Porte Parole a amorcé un travail de conception sur L’Assemblée depuis 2016 avec comme prémices l’importance de se retrouver dans un lieu de rassemblement — l’agora grecque, le forum romain, bref un espace dans la Cité où toutes les opinions peuvent se faire entendre — pour discuter face à face d’enjeux politiques qui, ailleurs sur les médias sociaux, enflamment et polarisent. Ce projet ne peut pas tomber mieux, suite aux débats sur la question du voile islamique dans l’espace public qui revient ponctuellement, puis l’été chaud de SLĀV et Kanata, les deux pièces de Robert Lepage qui ont suscité les plus vifs débats, principalement sur les questions d’appropriation culturelle et de liberté d’expression. Cette compagnie de création théâtrale, réputée pour utiliser le théâtre documentaire comme cheval de bataille, a une fois de plus frappé dans le mille avec cette pièce. Elle a d’abord convié à une même table, quatre femmes québécoises de différentes cultures aux orientations politiques radicalement opposées. Puis, après un savant travail de coupure et de montage, en conservant les mots exacts des intervenantes originales, chacune de ces femmes est interprétée sur scène par une comédienne. Il y a d’abord Riham (Christina Tannous toute en nuance), musulmane, voilée, trudeauiste qui se dit pour l’Équité. Puis, Josée Rivard (truculente Amélie Grenier), la «Québécoise de souche», vlogueuse dont les propos sans aucun filtre ne manquent pas de choquer tant à gauche qu’à droite — elle se dit «profondément centrée dans marde». Ensuite, Isabelle (Pascale Bussières excellente dans sa froideur), bien que revendiquant le vivre-ensemble, se cantonne dans une pensée de droite bien affirmée. Enfin, Yara (Nora Guerch parfaite pour exprimer la rage de son personnage) d’origine libanaise, immigrante de 2e génération et féministe de 4e vague, taxée, dès son entrée d’antifasciste de l’UQAM par Josée.

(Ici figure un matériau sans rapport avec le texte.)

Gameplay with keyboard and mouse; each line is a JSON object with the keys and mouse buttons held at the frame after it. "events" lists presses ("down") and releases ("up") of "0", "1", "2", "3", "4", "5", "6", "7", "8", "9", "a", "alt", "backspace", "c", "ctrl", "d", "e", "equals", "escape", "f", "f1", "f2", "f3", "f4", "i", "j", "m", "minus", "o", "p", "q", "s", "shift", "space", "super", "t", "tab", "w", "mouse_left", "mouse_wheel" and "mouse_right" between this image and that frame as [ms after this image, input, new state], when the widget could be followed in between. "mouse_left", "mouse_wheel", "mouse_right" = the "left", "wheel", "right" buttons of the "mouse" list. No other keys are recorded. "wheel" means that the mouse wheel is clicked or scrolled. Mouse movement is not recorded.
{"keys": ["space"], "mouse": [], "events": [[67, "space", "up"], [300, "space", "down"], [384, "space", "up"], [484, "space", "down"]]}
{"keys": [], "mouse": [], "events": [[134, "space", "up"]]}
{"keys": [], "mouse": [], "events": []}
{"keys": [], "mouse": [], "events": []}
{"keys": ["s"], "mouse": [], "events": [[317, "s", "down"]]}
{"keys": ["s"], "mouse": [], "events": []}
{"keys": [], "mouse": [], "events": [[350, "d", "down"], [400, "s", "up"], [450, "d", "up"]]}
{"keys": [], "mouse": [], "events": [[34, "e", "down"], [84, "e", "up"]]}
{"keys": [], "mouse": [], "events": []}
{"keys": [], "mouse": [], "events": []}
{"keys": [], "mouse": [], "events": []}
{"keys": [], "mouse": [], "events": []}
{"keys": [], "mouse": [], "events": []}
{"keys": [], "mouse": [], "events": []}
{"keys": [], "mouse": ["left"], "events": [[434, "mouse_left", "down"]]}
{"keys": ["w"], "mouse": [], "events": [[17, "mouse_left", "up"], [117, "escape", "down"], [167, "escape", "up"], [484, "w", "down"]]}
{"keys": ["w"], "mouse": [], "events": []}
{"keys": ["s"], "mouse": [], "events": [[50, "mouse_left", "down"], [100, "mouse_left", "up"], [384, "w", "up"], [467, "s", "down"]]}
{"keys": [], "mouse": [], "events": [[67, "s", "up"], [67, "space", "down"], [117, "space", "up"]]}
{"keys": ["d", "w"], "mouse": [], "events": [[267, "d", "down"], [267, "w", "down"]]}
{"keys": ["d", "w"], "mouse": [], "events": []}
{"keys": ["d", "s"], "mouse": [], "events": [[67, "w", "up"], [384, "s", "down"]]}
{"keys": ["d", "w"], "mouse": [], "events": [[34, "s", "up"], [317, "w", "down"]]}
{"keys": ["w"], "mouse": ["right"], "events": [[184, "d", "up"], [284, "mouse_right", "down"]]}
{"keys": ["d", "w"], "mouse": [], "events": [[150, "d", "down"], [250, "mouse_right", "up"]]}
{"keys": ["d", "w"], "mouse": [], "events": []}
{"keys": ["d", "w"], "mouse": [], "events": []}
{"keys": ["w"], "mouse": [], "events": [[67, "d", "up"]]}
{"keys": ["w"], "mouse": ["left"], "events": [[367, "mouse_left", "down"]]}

Dès les premiers contacts entre ces quatre femmes, la tension monte, les dialogues sont entrecoupés de petites parenthèses où nous avons accès aux pensées des «personnages», belle trouvaille dramaturgique pour briser la linéarité du texte. Pour ajouter à la tension dramatique, une bande sonore (Antoine Bédard) diablement efficace vient accentuer certaines répliques assassines, souligner un mot déplacé, rythmer un débat qui autrement aurait pu être lancinant. Nous avons tout le contraire : une pièce avec une structure dramatique solide, où nous avons de la difficulté à croire que ce sont des personnes réelles derrière ces personnages, tant ils nous paraissent caricaturaux; ceci dit avec tout le respect et l’admiration pour ces quatre femmes, qui se sont prêtées au jeu, et pour les actrices, qui les interprètent avec vérité et sensibilité. Porte Parole nous donne une réponse par le théâtre à une problématique de plus en plus présente : comment réussir à dialoguer dans un monde où la surcommunication provoquée par les médias sociaux devient rapidement sous-communication.
L’Assemblée
Texte : Alex Ivanovici, Annabel Soutar et Brett Watson. Mise en scène : Chris Abraham. Avec Pascale Bussières, Amélie Grenier, Nora Guerch, Alex Ivanovici, Christina Tannous, Brett Watson. Lumière : Luc Prairie. Conception sonore : Antoine Bédard. Scénographie : Simon Guilbault. Techniciens vidéo : Guillaume Arseneault et Amelia Scott. Costumes : Dominique Coughlin. Une production de Porte Parole, avec la collaboration d’Espace Go. À l’Espace Go jusqu’au 2 décembre 2018.